- Job -
Copy the lines of the records from the start through the line that contains "Mbappé est sur", with both ends included, and reproduce each one verbatim.

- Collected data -
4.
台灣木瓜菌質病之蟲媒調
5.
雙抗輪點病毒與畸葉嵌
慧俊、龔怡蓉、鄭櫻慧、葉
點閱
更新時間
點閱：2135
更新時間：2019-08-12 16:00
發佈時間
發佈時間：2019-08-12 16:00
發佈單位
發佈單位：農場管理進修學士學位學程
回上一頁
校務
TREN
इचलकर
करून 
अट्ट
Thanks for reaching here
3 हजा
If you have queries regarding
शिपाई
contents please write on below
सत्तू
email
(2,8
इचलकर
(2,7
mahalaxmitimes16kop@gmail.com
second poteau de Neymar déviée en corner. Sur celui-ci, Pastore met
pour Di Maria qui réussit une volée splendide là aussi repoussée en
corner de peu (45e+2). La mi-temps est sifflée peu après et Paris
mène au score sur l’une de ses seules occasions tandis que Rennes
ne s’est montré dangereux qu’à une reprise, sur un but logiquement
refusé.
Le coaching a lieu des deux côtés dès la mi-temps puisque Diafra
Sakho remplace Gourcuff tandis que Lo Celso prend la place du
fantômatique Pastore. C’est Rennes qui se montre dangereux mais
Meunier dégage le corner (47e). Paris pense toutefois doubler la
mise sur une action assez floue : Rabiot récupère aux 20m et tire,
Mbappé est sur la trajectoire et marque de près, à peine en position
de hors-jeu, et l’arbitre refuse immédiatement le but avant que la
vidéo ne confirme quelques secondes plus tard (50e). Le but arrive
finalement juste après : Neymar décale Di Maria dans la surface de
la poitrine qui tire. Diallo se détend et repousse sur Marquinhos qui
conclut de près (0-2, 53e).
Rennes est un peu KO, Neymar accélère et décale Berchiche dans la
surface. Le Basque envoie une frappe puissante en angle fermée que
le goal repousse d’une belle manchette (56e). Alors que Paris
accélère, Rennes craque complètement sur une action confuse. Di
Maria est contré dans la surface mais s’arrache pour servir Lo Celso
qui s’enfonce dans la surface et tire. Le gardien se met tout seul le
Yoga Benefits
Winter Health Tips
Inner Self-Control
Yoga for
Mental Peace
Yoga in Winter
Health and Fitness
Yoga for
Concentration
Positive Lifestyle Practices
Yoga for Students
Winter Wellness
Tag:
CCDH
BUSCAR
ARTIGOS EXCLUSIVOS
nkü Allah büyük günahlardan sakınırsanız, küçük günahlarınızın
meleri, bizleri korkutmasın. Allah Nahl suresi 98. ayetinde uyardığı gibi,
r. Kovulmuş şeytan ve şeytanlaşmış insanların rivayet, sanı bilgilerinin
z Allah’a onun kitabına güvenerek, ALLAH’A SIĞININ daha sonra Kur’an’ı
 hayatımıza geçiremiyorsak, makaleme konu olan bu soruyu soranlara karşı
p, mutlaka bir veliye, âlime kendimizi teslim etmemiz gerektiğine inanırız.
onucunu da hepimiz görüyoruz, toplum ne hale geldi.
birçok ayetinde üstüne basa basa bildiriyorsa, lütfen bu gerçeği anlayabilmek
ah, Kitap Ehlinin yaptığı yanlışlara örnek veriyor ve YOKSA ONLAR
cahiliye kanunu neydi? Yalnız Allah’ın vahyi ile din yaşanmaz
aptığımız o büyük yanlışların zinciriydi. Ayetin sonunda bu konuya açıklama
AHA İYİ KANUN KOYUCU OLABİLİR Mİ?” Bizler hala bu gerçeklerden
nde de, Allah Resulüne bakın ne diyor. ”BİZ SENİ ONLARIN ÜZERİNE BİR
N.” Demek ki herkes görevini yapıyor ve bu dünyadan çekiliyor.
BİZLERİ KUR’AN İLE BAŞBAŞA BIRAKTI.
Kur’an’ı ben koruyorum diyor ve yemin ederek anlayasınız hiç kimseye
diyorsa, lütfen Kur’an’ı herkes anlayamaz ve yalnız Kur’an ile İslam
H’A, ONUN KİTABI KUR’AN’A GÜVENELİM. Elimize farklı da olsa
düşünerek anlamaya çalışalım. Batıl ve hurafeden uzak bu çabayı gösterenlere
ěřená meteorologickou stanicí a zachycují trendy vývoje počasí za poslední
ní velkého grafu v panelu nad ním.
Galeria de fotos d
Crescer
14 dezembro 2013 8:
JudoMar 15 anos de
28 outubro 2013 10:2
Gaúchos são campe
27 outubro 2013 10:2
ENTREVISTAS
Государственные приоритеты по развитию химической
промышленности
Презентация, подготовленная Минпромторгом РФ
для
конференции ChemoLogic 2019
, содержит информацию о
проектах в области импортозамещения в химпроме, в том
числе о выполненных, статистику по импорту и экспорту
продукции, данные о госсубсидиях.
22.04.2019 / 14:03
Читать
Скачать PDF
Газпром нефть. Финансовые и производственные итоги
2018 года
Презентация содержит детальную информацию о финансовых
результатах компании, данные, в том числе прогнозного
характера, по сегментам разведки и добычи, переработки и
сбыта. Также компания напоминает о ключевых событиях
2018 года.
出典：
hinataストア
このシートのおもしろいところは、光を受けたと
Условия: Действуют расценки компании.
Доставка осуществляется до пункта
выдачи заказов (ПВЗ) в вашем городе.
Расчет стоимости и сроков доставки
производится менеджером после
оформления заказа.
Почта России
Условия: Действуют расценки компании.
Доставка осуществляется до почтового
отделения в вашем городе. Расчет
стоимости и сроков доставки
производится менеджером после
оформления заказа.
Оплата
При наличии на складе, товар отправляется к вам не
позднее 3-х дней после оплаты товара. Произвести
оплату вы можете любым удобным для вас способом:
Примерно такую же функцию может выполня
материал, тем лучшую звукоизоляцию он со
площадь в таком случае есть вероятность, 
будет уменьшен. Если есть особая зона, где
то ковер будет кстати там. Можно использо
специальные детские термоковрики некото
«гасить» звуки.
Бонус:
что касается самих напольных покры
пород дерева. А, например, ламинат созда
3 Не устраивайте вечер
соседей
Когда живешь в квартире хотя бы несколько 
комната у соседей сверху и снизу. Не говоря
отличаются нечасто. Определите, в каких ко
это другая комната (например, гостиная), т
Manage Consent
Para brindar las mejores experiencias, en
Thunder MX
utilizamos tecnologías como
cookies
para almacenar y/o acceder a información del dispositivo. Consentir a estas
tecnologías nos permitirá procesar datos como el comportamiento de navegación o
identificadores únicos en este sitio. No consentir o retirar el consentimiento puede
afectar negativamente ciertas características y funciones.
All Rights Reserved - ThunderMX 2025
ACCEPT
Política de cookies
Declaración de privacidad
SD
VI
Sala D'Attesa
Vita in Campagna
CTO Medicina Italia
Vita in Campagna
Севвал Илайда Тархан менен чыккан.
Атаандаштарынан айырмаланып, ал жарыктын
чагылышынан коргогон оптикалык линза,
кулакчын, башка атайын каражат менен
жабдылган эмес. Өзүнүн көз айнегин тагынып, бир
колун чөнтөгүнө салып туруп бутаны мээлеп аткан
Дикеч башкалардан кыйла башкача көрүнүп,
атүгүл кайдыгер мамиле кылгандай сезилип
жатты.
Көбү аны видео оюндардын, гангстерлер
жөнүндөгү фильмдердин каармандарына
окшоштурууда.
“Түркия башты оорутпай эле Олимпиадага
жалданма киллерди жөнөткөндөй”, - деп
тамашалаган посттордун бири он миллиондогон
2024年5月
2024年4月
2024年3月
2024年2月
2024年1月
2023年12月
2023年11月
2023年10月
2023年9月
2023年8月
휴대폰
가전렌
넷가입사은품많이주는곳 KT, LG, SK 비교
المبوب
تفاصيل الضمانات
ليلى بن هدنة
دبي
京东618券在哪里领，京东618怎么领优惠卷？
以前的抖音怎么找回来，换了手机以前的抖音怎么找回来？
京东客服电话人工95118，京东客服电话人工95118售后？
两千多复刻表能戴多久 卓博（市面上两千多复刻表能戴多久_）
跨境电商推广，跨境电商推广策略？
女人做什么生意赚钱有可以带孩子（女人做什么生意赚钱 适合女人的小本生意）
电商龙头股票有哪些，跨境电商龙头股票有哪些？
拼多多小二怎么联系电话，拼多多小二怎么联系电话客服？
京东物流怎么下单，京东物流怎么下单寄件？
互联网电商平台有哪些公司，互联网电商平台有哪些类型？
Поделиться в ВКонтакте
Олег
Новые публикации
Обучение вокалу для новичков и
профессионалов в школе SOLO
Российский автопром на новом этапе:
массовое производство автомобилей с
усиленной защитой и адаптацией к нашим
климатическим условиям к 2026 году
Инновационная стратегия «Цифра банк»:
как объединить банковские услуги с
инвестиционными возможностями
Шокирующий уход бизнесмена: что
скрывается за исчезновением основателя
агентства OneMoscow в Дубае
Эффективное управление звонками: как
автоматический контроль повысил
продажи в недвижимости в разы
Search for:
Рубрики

- Your solution -
4.
台灣木瓜菌質病之蟲媒調
5.
雙抗輪點病毒與畸葉嵌
慧俊、龔怡蓉、鄭櫻慧、葉
點閱
更新時間
點閱：2135
更新時間：2019-08-12 16:00
發佈時間
發佈時間：2019-08-12 16:00
發佈單位
發佈單位：農場管理進修學士學位學程
回上一頁
校務
TREN
इचलकर
करून 
अट्ट
Thanks for reaching here
3 हजा
If you have queries regarding
शिपाई
contents please write on below
सत्तू
email
(2,8
इचलकर
(2,7
mahalaxmitimes16kop@gmail.com
second poteau de Neymar déviée en corner. Sur celui-ci, Pastore met
pour Di Maria qui réussit une volée splendide là aussi repoussée en
corner de peu (45e+2). La mi-temps est sifflée peu après et Paris
mène au score sur l’une de ses seules occasions tandis que Rennes
ne s’est montré dangereux qu’à une reprise, sur un but logiquement
refusé.
Le coaching a lieu des deux côtés dès la mi-temps puisque Diafra
Sakho remplace Gourcuff tandis que Lo Celso prend la place du
fantômatique Pastore. C’est Rennes qui se montre dangereux mais
Meunier dégage le corner (47e). Paris pense toutefois doubler la
mise sur une action assez floue : Rabiot récupère aux 20m et tire,
Mbappé est sur la trajectoire et marque de près, à peine en position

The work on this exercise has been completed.